Date Joined Mar 2008
Total Posts : 3115
   Posted 7/16/2008 7:28 PM (GMT -7)   
Just remember, you've been given a second chance to have a GREAT LIFE!! You have to grieve for the past...but you will be able to move on. Suebear's suggestion of group therapy is a good one. Take one day at a time (I know!) and try to do one thing a day or week that you couldn't do while you were sick...take a walk, eat a greasy burger or go to an amusement park...anything to get you back "into life". Don't let people "see the bag"...by the way, I prefer to call it a "pouch" for some reason it makes is less demeaning...let them see the HEALTHY YOU.

Post Edited (OHIO76) : 7/16/2008 8:49:04 PM (GMT-6)


summerstorm
Veteran Member


Date Joined Aug 2006
Total Posts : 6571
   Posted 7/16/2008 7:33 PM (GMT -7)   
i may have told you this already but it is OK TO BE SAD!!! you have just had a major change in your life, and it's something that is really really hard to get used to. I remember the first time i saw myself naked with this bag i started bawling! i was about 122, scar was nasty looking, bag hanging there, i thought i am the ugliest thing ever!!! but you know what, after a while i quit thinking about it.  Andnow, i even though i still get upset it doesnt' last as long, and most of the time i dont' even think about.  I am 30 too, and i missed all of my 20s sick, so i am trying to make it up now, lol.  At this very minute i am texting someone makign plans for friday night!  i get a little annoyed, thinkign about having to empty in a bar, but then i think, before surgery i could have not even gone to a bar!  when you get sad, try really hard to think of something you couldnt' do before, maybe even make you a list and carry it with you! 

Post Edited (summerstorm) : 7/16/2008 8:37:53 PM (GMT-6)


vette guy
Veteran Member


Date Joined Nov 2006
Total Posts : 650
   Posted 7/16/2008 10:33 PM (GMT -7)   
What you're feeling isn't so unusual.
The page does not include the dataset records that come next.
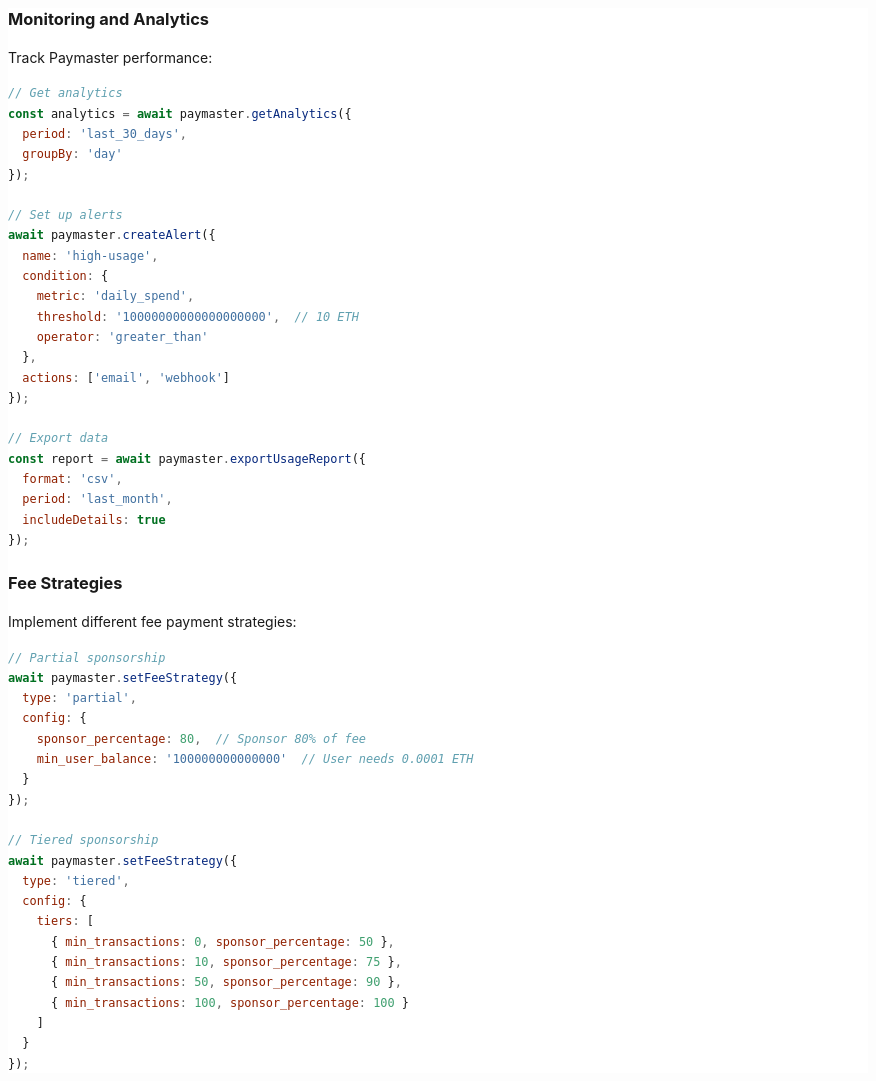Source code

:### Monitoring and Analytics

Track Paymaster performance:

```javascript
// Get analytics
const analytics = await paymaster.getAnalytics({
  period: 'last_30_days',
  groupBy: 'day'
});

// Set up alerts
await paymaster.createAlert({
  name: 'high-usage',
  condition: {
    metric: 'daily_spend',
    threshold: '10000000000000000000',  // 10 ETH
    operator: 'greater_than'
  },
  actions: ['email', 'webhook']
});

// Export data
const report = await paymaster.exportUsageReport({
  format: 'csv',
  period: 'last_month',
  includeDetails: true
});
```

### Fee Strategies

Implement different fee payment strategies:

```javascript
// Partial sponsorship
await paymaster.setFeeStrategy({
  type: 'partial',
  config: {
    sponsor_percentage: 80,  // Sponsor 80% of fee
    min_user_balance: '100000000000000'  // User needs 0.0001 ETH
  }
});

// Tiered sponsorship
await paymaster.setFeeStrategy({
  type: 'tiered',
  config: {
    tiers: [
      { min_transactions: 0, sponsor_percentage: 50 },
      { min_transactions: 10, sponsor_percentage: 75 },
      { min_transactions: 50, sponsor_percentage: 90 },
      { min_transactions: 100, sponsor_percentage: 100 }
    ]
  }
});
```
I had my ostomy back in '89 when I was 28. Though I was already married, I thought my professional life was over. Plus, like you, I was defining myself by this pouch stuck to me. That is completely normal! What really helped me was going to a few local ostomy society meetings. Yes, the meetings were imformative...but the real eye opener was seeing other people who had ostomies. Because most of us would bring our spouses or friends with us, you couldn't tell who had an ostomy and who was there for support. They all looked normal. Why?.....because THEY WERE all normal. It's just that some of them had ostomies and some of them didn't. Just about every city or county has a local chapter of the United Ostomy Association. Ask your doctor or ET for information. And, if you do decide to go...play a little game with yourself and try to figure out who actually has on ostomy and who doesn't. You'll be really surprised and relieved when you realize you won't be able to tell! And, fundamentally, isn't that your main concern? I know it was for me.